Встал, помылся. А ругань за окном не стихала. Изредка, неуверенно пробивались мужские голоса, но их быстро перекрывал женский.
Я попросил Балыкова узнать, в чем дело. Тот вернулся вместе с женщиной в военной форме с петлицами капитана.
Женщина приложила руку к кубанке и лихо представилась:
— Начальник узла связи капитан Невзорова. Я не верил ушам и глазам своим. Неужели эта молодая женщина с раскрасневшимися на морозе щеками, блестящими глазами, локоном, кокегливо выбивающимся из-под кубанки, ругалась так, как сумел бы не каждый одесский биндюжник?
Я показал капитану на стул.
— Это вы?..
— Так точно, товарищ бригадный комиссар, я. Разве с ними, с мужиками, иначе можно? Чуть что, на голову садятся. Думают, раз женщина начальник, чего церемониться. А шибанешь хорошенько — и порядок.
— До войны тоже шибали?
— За кого вы меня принимаете?
— А после войны как будете?
— Война все спишет.
— Ой ли? Боюсь, не все. Да что там о послевоенном времени говорить. Вы сейчас со своими словечками лишь наполовину женщина…
Это пришлось по больному месту. Капитан потеряла бойкость.
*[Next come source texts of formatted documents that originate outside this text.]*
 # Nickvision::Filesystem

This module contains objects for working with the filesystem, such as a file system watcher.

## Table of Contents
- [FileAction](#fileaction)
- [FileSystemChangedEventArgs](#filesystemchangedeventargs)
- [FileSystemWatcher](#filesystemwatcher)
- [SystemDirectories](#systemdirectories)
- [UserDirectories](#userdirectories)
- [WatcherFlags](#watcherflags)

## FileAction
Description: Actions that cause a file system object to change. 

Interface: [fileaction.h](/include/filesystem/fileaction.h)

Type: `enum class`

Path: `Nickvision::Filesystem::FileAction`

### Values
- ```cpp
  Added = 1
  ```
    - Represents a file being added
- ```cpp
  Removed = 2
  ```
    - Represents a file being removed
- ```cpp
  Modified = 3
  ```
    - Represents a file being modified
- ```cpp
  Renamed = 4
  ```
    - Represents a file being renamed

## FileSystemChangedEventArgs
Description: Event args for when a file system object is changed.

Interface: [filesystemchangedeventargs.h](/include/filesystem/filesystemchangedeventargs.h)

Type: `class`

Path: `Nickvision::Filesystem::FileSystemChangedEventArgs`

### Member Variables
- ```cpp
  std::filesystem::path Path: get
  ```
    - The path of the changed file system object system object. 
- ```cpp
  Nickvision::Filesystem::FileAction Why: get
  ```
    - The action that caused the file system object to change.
— С меня спрашивают за связь. А как я ее обеспечиваю с руганью или без нее — никого не касается. На эту тему мне проповеди читать не стоит, а о моей женственности беспокоиться — тем более.
Она встала.
— Разрешите быть свободной?
— Идите, но помните: это никого бы не касалось лишь в том случае, если бы вы ругались про себя…
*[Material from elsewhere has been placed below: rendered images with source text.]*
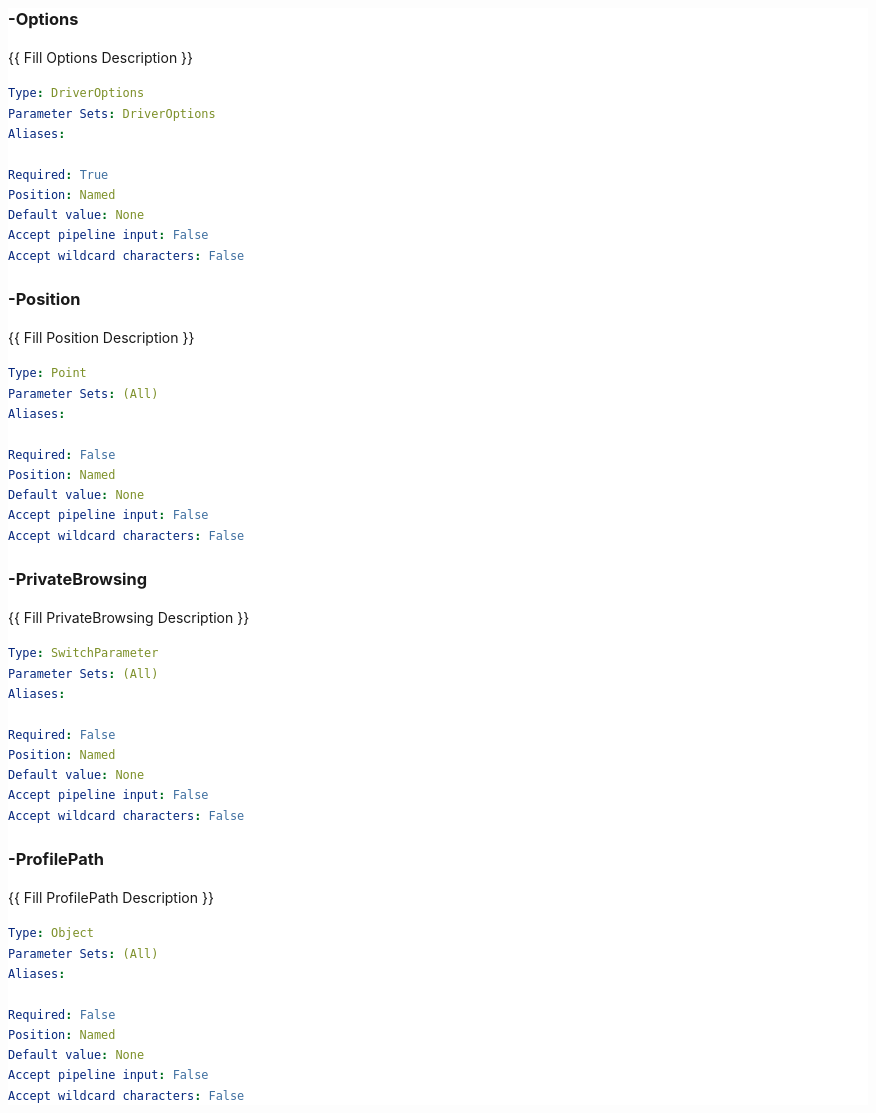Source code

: ### -Options
{{ Fill Options Description }}

```yaml
Type: DriverOptions
Parameter Sets: DriverOptions
Aliases:

Required: True
Position: Named
Default value: None
Accept pipeline input: False
Accept wildcard characters: False
```

### -Position
{{ Fill Position Description }}

```yaml
Type: Point
Parameter Sets: (All)
Aliases:

Required: False
Position: Named
Default value: None
Accept pipeline input: False
Accept wildcard characters: False
```

### -PrivateBrowsing
{{ Fill PrivateBrowsing Description }}

```yaml
Type: SwitchParameter
Parameter Sets: (All)
Aliases:

Required: False
Position: Named
Default value: None
Accept pipeline input: False
Accept wildcard characters: False
```

### -ProfilePath
{{ Fill ProfilePath Description }}

```yaml
Type: Object
Parameter Sets: (All)
Aliases:

Required: False
Position: Named
Default value: None
Accept pipeline input: False
Accept wildcard characters: False
```
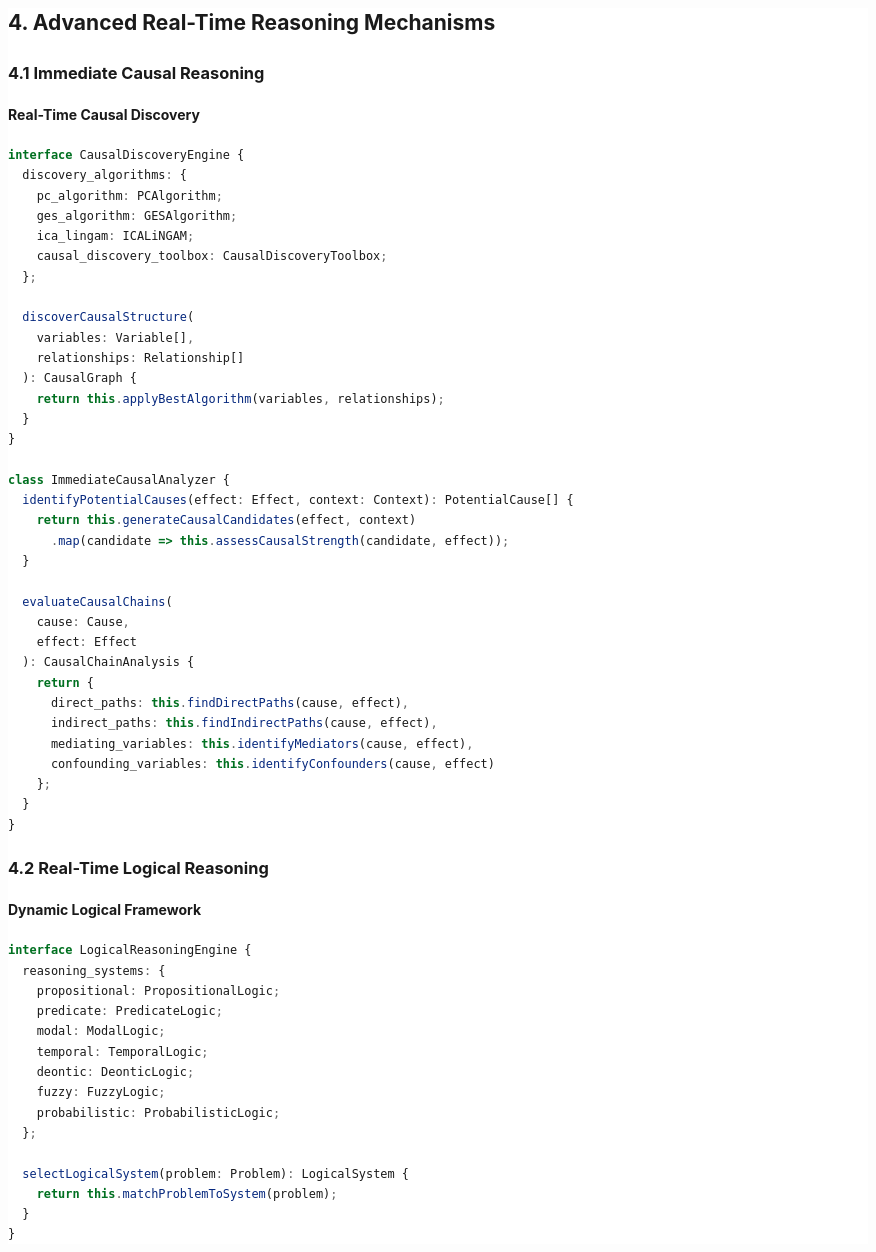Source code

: 
## 4. Advanced Real-Time Reasoning Mechanisms

### 4.1 Immediate Causal Reasoning

#### Real-Time Causal Discovery
```typescript
interface CausalDiscoveryEngine {
  discovery_algorithms: {
    pc_algorithm: PCAlgorithm;
    ges_algorithm: GESAlgorithm;
    ica_lingam: ICALiNGAM;
    causal_discovery_toolbox: CausalDiscoveryToolbox;
  };
  
  discoverCausalStructure(
    variables: Variable[],
    relationships: Relationship[]
  ): CausalGraph {
    return this.applyBestAlgorithm(variables, relationships);
  }
}

class ImmediateCausalAnalyzer {
  identifyPotentialCauses(effect: Effect, context: Context): PotentialCause[] {
    return this.generateCausalCandidates(effect, context)
      .map(candidate => this.assessCausalStrength(candidate, effect));
  }
  
  evaluateCausalChains(
    cause: Cause,
    effect: Effect
  ): CausalChainAnalysis {
    return {
      direct_paths: this.findDirectPaths(cause, effect),
      indirect_paths: this.findIndirectPaths(cause, effect),
      mediating_variables: this.identifyMediators(cause, effect),
      confounding_variables: this.identifyConfounders(cause, effect)
    };
  }
}
```

### 4.2 Real-Time Logical Reasoning

#### Dynamic Logical Framework
```typescript
interface LogicalReasoningEngine {
  reasoning_systems: {
    propositional: PropositionalLogic;
    predicate: PredicateLogic;
    modal: ModalLogic;
    temporal: TemporalLogic;
    deontic: DeonticLogic;
    fuzzy: FuzzyLogic;
    probabilistic: ProbabilisticLogic;
  };
  
  selectLogicalSystem(problem: Problem): LogicalSystem {
    return this.matchProblemToSystem(problem);
  }
}

```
От ночных разговоров, от бессонницы, от красавицы с бойким языком на душе было скверно.
Я дождался Сердюка, начальников служб, которые должны были ехать со мной, и двинулся на передовую.
Ранний снег перемел дороги, высокими шапками накрыл застрявшие еще в осеннюю распутицу автомашины, повозки, брошенные орудия. Нам приходилось вылезать из легковых и расчищать дорогу. От штаба армии до переднего края около ста километров. К обеду проделали полпути — добрались только до Корочи. Секретарь райкома партии Домна Петровна Еременко жаловалась, что немцы ночами ловят в соседних деревнях кур. Сплошного фронта не было.
К вечеру добрались наконец до передовых позиций. Михальчук не преувеличивал, когда говорил о плохих землянках, вшах, болезнях. В низкой, холодной норе пожилые солдаты военного времени ужинали, зажав котелки между колен.
Я задал традиционный вопрос:
— Как питание?
Солдат протянул мятый, закопченный котелок.
— На собаку плеснешь, с нее шкура слезет. Я отхлебнул пару ложек и передал замкомдиву по тылу.
Боец ошибся. От слабо присоленной воды шкура с собаки никогда не слезет.